• REQUIREMENT:
According to the text about the journal Pratu, which organization funds the journal?

• SOURCE TEXT:
§ §

Journal of Buddhist and Hindu Art, Architecture and Archaeology of Ancient to Premodern Southeast Asia

Pratu: Journal of Buddhist and Hindu Art, Architecture and Archaeology of Ancient to Premodern Southeast Asia is the initiative of a group of research students in the Department of History of Art and Archaeology at SOAS University of London in collaboration with departmental mentors. The journal is funded by the Alphawood Foundation, under the auspices of the Southeast Asian Art Academic Programme (SAAAP). The student editorial group works closely with an advisory group formed of members of SAAAP’s Research & Publications Committee.

Pratu is conceived as a site for emerging scholars to publish new research on the ancient to premodern Buddhist and Hindu visual and material culture of Southeast Asia. The journal’s remit adheres to that of SAAAP itself, covering ‘study of the built environment, sculpture, painting, illustrated texts, textiles and other tangible or visual representations, along with the written word related to these, and archaeological, museum and cultural heritage’.

§ §

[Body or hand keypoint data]
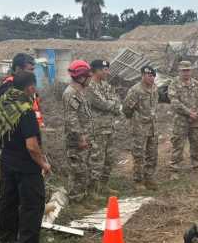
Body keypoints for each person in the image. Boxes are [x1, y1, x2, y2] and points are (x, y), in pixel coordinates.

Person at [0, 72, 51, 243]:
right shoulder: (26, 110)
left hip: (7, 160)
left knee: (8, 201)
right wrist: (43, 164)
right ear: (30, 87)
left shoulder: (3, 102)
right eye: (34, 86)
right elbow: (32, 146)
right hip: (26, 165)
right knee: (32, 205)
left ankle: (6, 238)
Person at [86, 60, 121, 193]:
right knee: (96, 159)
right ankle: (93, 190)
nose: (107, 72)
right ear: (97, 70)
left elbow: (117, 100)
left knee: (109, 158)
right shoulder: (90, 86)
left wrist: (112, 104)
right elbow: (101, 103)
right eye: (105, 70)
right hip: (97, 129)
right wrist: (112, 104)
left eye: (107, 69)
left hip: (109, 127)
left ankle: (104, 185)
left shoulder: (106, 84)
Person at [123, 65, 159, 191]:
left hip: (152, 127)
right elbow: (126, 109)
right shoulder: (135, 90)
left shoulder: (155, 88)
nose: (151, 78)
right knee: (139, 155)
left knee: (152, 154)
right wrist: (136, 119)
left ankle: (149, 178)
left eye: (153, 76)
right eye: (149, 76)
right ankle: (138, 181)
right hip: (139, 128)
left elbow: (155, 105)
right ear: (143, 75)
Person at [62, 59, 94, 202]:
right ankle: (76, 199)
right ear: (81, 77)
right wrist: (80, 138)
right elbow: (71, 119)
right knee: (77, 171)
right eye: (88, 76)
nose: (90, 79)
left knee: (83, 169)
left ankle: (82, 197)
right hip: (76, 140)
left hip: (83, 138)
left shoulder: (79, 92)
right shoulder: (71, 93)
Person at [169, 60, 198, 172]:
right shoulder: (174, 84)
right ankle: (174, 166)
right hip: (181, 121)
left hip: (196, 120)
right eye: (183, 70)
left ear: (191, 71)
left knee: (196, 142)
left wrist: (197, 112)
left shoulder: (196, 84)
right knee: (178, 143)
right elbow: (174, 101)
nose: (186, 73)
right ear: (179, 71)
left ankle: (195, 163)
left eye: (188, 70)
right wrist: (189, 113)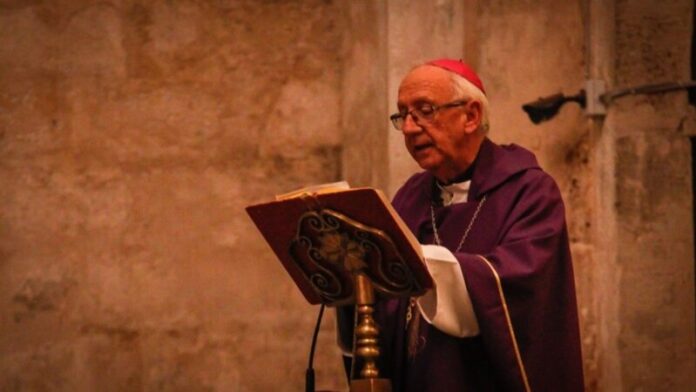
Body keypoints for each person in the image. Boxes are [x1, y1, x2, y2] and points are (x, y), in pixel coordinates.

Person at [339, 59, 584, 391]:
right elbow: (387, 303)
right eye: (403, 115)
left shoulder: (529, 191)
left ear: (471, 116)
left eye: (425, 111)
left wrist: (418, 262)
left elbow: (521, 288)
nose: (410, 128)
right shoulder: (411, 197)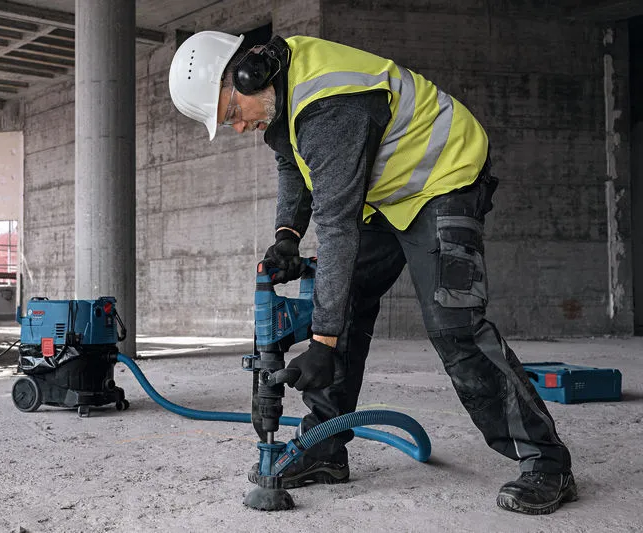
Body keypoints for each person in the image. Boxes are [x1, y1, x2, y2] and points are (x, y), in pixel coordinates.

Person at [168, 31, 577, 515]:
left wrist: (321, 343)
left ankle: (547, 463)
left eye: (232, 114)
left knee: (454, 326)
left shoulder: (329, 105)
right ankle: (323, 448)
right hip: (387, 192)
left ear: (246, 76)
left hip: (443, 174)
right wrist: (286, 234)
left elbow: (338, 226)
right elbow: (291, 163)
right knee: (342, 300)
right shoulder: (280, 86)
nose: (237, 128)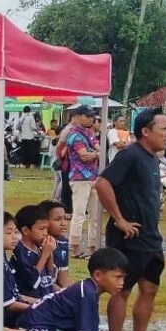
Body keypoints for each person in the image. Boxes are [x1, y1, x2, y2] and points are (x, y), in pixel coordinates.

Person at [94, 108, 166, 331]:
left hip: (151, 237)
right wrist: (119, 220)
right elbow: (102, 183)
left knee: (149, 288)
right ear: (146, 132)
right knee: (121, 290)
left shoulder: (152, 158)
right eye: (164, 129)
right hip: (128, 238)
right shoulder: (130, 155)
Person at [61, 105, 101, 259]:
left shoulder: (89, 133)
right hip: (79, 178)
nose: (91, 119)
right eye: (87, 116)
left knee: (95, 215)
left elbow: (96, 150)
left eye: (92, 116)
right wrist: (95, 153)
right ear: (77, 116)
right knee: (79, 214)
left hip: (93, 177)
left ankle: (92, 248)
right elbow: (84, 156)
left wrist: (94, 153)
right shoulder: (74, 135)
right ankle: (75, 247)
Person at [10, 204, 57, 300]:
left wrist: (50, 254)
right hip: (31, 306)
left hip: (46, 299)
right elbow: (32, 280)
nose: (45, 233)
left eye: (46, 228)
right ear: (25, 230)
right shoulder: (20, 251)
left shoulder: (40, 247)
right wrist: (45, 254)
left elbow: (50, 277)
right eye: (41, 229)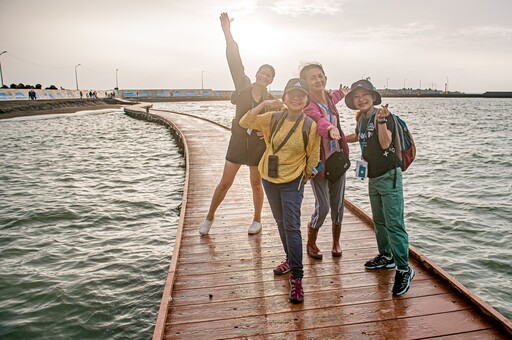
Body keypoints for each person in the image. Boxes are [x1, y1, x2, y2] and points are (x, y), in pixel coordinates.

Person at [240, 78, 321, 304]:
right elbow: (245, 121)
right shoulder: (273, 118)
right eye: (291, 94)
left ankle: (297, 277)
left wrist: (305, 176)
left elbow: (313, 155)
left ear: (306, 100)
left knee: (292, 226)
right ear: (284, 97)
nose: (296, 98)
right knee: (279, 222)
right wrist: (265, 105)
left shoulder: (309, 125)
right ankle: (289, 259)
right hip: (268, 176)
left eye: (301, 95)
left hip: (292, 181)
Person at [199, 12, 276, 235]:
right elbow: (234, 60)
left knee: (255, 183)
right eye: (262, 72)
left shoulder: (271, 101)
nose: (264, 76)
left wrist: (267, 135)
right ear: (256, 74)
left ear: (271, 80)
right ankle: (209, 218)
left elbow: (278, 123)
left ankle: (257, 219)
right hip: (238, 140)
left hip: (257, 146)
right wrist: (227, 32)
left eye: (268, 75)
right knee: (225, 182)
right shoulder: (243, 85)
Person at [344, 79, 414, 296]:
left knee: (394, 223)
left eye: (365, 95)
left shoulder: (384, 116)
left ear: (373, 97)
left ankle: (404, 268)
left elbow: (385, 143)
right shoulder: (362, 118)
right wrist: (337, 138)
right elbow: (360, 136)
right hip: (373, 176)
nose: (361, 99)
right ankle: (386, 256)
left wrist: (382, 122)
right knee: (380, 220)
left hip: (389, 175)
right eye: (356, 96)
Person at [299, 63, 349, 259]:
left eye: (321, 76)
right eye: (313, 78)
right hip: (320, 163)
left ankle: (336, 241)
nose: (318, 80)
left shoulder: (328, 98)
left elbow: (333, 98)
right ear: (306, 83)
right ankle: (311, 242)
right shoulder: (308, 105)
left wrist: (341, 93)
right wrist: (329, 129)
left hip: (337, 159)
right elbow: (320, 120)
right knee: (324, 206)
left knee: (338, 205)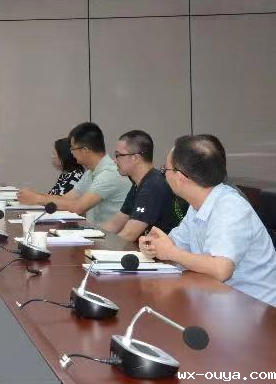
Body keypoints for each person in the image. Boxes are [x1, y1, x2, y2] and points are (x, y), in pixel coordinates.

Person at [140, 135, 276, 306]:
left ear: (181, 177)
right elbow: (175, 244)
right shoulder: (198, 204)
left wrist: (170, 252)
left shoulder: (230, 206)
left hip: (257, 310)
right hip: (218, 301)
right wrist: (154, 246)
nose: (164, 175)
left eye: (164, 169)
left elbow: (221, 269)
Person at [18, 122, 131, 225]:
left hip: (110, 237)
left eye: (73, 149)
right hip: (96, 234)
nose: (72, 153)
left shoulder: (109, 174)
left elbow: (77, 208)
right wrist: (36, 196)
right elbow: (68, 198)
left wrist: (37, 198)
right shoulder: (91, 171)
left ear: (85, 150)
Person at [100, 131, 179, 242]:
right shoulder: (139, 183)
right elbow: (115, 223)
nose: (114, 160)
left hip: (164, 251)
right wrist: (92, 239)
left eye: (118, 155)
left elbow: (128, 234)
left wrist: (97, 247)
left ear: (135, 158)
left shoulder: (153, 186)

§ §

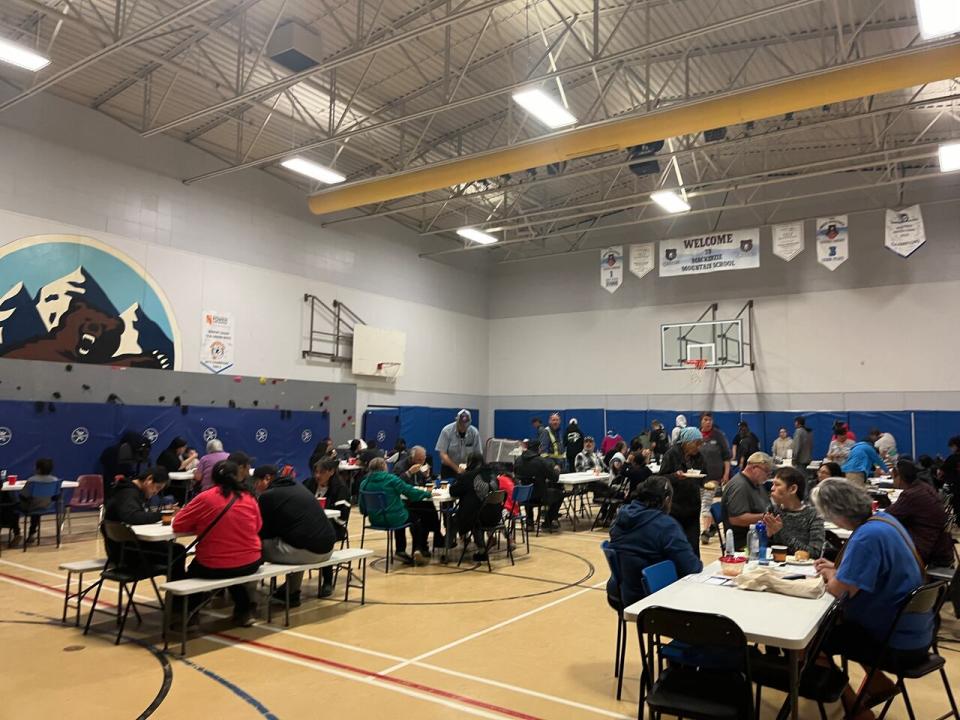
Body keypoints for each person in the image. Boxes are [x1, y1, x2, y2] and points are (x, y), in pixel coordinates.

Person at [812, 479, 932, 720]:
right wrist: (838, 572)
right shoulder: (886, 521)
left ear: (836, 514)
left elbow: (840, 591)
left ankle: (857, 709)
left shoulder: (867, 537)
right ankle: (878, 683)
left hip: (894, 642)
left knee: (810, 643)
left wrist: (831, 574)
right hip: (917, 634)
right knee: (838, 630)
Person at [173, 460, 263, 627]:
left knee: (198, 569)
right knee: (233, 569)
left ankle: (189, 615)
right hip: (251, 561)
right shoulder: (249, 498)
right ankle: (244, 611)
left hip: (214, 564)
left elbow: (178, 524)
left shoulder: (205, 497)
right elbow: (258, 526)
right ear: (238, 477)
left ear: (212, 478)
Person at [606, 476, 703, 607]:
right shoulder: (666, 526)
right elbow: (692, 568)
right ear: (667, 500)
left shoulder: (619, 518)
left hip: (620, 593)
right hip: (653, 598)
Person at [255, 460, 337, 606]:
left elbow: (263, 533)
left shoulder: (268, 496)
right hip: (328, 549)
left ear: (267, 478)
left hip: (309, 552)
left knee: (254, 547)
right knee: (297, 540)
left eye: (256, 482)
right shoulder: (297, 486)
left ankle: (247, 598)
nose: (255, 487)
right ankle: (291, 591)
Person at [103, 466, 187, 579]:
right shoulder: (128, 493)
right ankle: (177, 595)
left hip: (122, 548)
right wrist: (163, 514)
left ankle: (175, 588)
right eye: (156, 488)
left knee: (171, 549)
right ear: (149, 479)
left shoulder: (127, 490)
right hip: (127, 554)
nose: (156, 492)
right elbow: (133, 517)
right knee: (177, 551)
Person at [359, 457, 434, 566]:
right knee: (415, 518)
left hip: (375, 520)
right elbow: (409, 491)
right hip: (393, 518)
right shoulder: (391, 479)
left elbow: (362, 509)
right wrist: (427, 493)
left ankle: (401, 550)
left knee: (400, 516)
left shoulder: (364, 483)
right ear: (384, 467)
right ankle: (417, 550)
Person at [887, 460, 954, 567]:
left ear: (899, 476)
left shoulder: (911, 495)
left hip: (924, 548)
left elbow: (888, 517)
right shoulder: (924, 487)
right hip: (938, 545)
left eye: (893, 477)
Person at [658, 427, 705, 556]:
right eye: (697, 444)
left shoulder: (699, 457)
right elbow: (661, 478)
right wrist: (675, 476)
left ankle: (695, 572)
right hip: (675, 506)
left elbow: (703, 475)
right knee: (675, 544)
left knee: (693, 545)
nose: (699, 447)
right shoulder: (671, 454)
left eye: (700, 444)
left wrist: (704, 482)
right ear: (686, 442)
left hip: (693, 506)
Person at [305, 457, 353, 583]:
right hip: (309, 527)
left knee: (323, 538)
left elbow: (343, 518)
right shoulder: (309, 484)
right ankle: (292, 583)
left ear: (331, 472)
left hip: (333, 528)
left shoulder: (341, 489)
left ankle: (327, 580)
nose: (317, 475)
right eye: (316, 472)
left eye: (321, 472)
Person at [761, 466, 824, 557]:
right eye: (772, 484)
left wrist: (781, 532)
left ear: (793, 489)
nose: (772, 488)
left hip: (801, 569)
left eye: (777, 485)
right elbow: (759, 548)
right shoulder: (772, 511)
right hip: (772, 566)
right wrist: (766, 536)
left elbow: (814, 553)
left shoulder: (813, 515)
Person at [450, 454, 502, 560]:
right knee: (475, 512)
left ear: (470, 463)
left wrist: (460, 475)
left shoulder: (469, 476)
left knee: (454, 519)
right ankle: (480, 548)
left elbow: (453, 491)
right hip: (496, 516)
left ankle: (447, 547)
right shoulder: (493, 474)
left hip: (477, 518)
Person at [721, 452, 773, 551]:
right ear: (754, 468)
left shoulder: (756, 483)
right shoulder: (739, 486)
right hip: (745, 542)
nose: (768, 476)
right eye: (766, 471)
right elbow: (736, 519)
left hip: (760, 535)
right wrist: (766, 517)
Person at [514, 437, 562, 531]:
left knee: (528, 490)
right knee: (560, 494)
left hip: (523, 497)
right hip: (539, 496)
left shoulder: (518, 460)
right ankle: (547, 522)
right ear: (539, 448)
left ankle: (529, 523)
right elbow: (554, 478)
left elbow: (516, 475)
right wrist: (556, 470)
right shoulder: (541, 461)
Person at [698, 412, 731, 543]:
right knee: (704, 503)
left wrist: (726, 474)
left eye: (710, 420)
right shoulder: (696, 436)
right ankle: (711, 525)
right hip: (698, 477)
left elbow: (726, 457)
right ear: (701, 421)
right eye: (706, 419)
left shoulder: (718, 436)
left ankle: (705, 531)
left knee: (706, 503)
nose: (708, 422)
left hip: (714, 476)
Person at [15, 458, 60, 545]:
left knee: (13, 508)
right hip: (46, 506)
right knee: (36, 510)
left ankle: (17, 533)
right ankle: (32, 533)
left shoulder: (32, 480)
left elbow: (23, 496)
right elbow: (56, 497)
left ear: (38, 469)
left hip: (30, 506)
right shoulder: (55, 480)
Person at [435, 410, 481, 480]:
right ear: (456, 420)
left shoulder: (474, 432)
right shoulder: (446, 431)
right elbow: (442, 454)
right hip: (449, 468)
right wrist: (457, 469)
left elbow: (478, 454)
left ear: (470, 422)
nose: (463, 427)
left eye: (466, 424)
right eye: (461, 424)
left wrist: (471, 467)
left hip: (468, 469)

§ §

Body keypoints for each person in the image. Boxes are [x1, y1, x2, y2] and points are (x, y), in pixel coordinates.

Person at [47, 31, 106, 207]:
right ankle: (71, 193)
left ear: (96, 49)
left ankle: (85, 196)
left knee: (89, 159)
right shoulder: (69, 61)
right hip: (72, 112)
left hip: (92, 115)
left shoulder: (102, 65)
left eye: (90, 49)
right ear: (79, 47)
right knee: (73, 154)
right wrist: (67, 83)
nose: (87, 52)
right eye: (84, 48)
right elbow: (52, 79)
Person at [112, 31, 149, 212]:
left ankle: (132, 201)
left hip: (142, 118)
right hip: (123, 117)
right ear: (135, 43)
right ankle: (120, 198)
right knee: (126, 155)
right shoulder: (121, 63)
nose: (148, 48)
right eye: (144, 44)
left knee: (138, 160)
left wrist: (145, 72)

§ §

• SOLUTION TO THE PROBLEM:
The Alphawood Foundation